I’m looking for either a visualisation technique, or preferably an algorithm or approach ( and preferably implementable in R) for the following pattern searching problem.
I have a dataset of 1000s of customers where the customer has supplied numerical data. I want to find automatically groups of customers who have provided identical numbers in multiple fields.
I’m not looking to find where every field between customers has been filled in the same, only 2 or more of the fields.

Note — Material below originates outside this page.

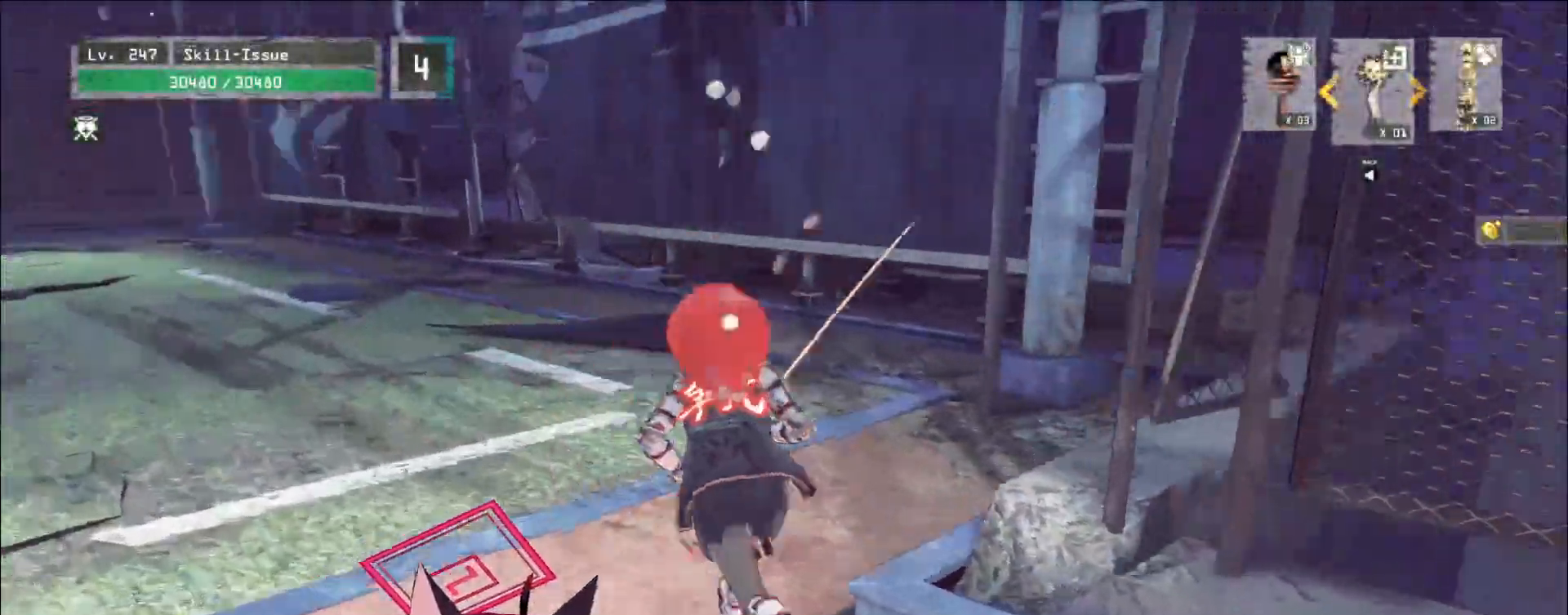
Gameplay with keyboard and mouse; each line is a JSON object with the keys and mouse buttons held at the frame after it. "events" lists presses ("down") and releases ("up") of "1", "2", "3", "4", "5", "a", "alt", "b", "c", "ctrl", "d", "e", "f", "g", "q", "r", "s", "shift", "space", "t", "tab", "v", "w", "x", "z", "mouse_left", "mouse_wheel", "mouse_right", "mouse_mb4" and "mouse_mb5" between this image and that frame as [ms after this image, input, new state], when the widget could be followed in between. "mouse_left", "mouse_wheel", "mouse_right", "mouse_mb4", "mouse_mb5" = the "left", "wheel", "right", "mb4", "mb5" buttons of the "mouse" list. No other keys are recorded. "wheel" means that the mouse wheel is clicked or scrolled. Not read: mouse_move.
{"keys": ["w"], "mouse": [], "events": []}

So on the dummy data below:
Customer. f1. f2. f3 … f17. f18. f19. f20
A. 2. 5. 7. … 3. 11. 4. 8
B. 2. 6. 7 … 1. 11. 7. 5
C. 1. 1. 2 … 1. 11. 7. 9
Z. 6. 5. 8 … 3. 9. 6. 8
In the above data: customers A and B share fields f1, f3 and f18
Customers B and C share fields f17, f18 and f19
Customers A and Z share fields f2, f17 and f20
I want to automatically find / highlight these 3 scenarios .
I can obviously find these patterns by grouping by and counting, and then look for groups with a count greater than 1…but I would have to do that for all combinations of two fields, then all combinations of three fields, then four, etc
And a standard k means clustering approach doesn’t really do it.
Is there an algorithm, approach that anyone could recommend?